### Text:
AI-powered computer vision can:

Identify, label and categorise content
Detect faces and emotions
Recognise headwear such as glasses and hats
Identify landmarks, buildings and structures
Assess pixel-level information such as colour data, quality and resolution
Recognise popular logos
Identify and read text
Identify potentially inappropriate images

Computer vision with Google's Cloud Vision API

There are lots of choices for Vision APIs but we'll be using Google's Cloud Vision API. Google hosts many AI APIs, including natural language processing, voice recognition, deep learning and vision.

The Cloud Vision API enables your sites and apps to understand what is in an image. It will classify the content into categories, labelling everything it sees. It also provides a confidence score, so you know how likely it is that what it believes is in an image actually appears there. You could use this to interact intelligently regarding camera input in AR or video apps. You could create tools to assist those who are visually impaired. You could create assistants to help identify buildings or landmarks for tourists. The possibilities are endless.

01. Set up a Cloud project

If you've used Google's APIs before, some of these first steps will be familiar. As with other Google services, you'll need to set up a cloud project. Go to the Google Cloud Platform console and create a new project or select an existing one. Like most of Google's services, the Cloud Vision API is free to use until you start making lots of API requests. You may need to enter billing info when you activate the API but this is not charged at a low volume of requests and you can remove the services after you're done testing.

02. Enable the Cloud Vision API

A guide to Google's Cloud Vision: Enable the Cloud Vision API — Browse the API library and then enable the Cloud Vision API

Browse the API library and select the Cloud Vision API for your project.

Once enabled you should see a little green check and the message 'API Enabled' beside it.

03. Create a service account

Next you'll need to set up a service account. Think of the API as a web service you're creating. Since we are going to set up usage like a typical service, this is the best practice. It also works best with authentication flow.

04. Download private key

A guide to Google's Cloud Vision: Create a service account — Get your private key for the service account

Once you have a project with the API enabled and a service account, you can download your private key as a JSON file. Take note of the location of the file, so you can use it in the next steps.

If you have any problems with the first few steps there is a quick start guide that helps and ends with the download of the JSON key.

05. Set environment variable

You need to set the GOOGLE_APPLICATION_CREDENTIALS environmental variable, so it can be accessed by our API calls. This points to the JSON file you just downloaded and saves you having to type the path every time. Open a new terminal window and use the export command like so:

export GOOGLE_APPLICATION_CREDENTIALS="/Users/[username]/Downloads/[file name].json"

Replace the [username] with your username. Be sure the path to the place you stored the private key file is correct. Replace the [file name] with your private key file and use the path to your file.

On Windows, you can do the same thing via the command line, like this:

$env:GOOGLE_APPLICATION_CREDENTIALS="C:\Users\[username]\Downloads\[FILE_NAME].json"

Note: If you close your terminal or console window, you may need to run that again to set the variable again. We'll add this into our PHP code shortly as well, so you don't have to worry about it again.

06. Make a call to the API

Now you're ready to dig into the Cloud Vision API. You'll use curl to do quick tests of the API. You can also use this method from your code as well.

### What is being asked:
Continue the Cloud Vision guide from its final sentence onward. The listing has no connection to the Cloud Vision guide.

### Exercise data:
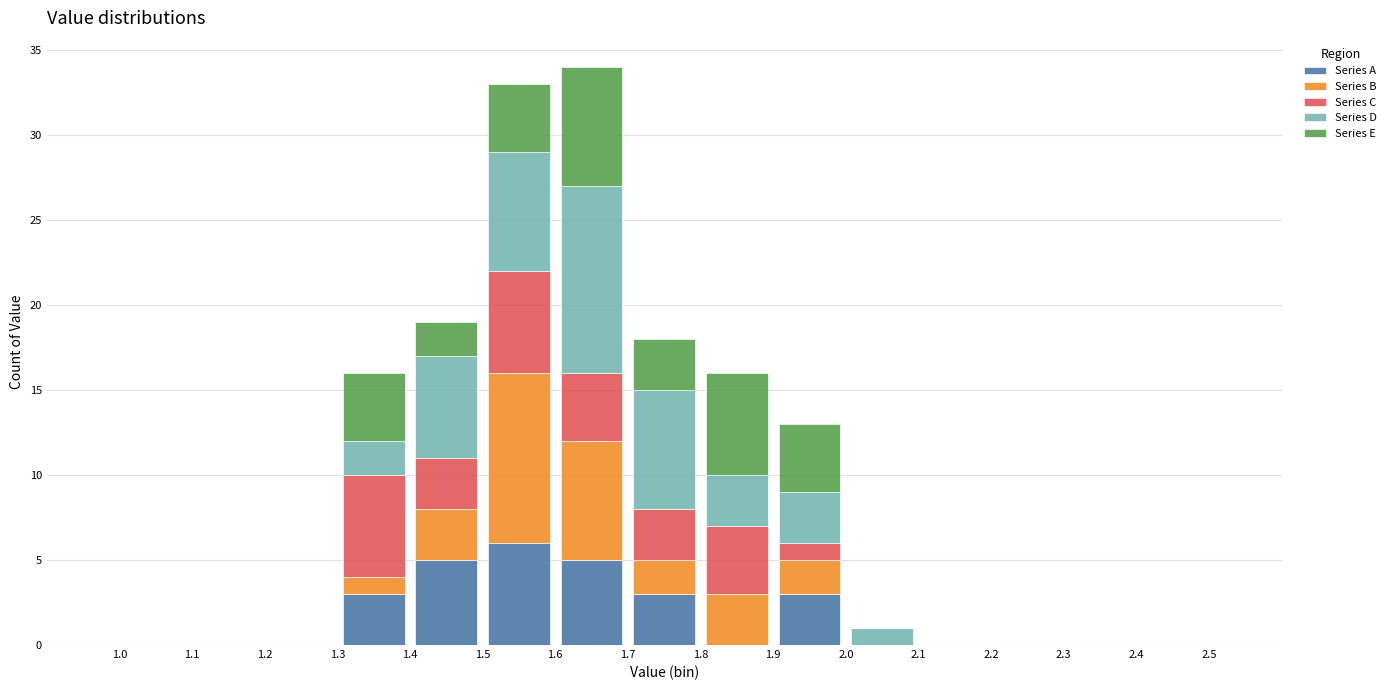

What is the total height of the stacked bar covering 1.7 to 1.8 on the x-axis? The values are not printed on the chart, so give them approximately, as read against the axis.

18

### Expected answer:
The curl requests can be made in most languages, whether that's PHP, Python or Node. This way you can make the calls direct in command line or assign the result to a variable in the language of your choice. FInd some quick tips on using curl here.

Create a simple JSON file to hold the details of the request. Call it google_vision.json. Store it local to where you want to run the terminal commands from.

{
 "requests":[
    {
      "image":{
      "source":{
      "imageUri":
      "https://upload.wikimedia.org/wikipedia/commons/9/93/Golden_Retriever_Carlos_%2810581910556%29.jpg"
         }
     },
       "features": [{
         "type": "TYPE_UNSPECIFIED",
         "maxResults": 50
     },
       {
         "type": "LANDMARK_DETECTION",
         "maxResults": 50
     },
       {
         "type": "FACE_DETECTION",
         "maxResults": 50
     }
       {
         "type": "LABEL_DETECTION",
         "maxResults": 50
     },
       {
         "type": "TEXT_DETECTION",
         "maxResults": 50
     },
       {
         "type": "SAFE_SEARCH_DETECTION",
         "maxResults": 50
     },
       {
         "type": "IMAGE_PROPERTIES",
         "maxResults": 50
     }
    ]
   }
  ]
}

In the above code, you've indicated an image to analyse, as well as specific API features to use, including face detection and landmark detection. SAFE_SEARCH_DETECTION is great for knowing if the image is safe and in what category it belongs to, such as adult content or violent. IMAGE_PROPERTIES tells you about colours and pixel-level details.

To execute the curl command, in your terminal or command line interface, enter the following.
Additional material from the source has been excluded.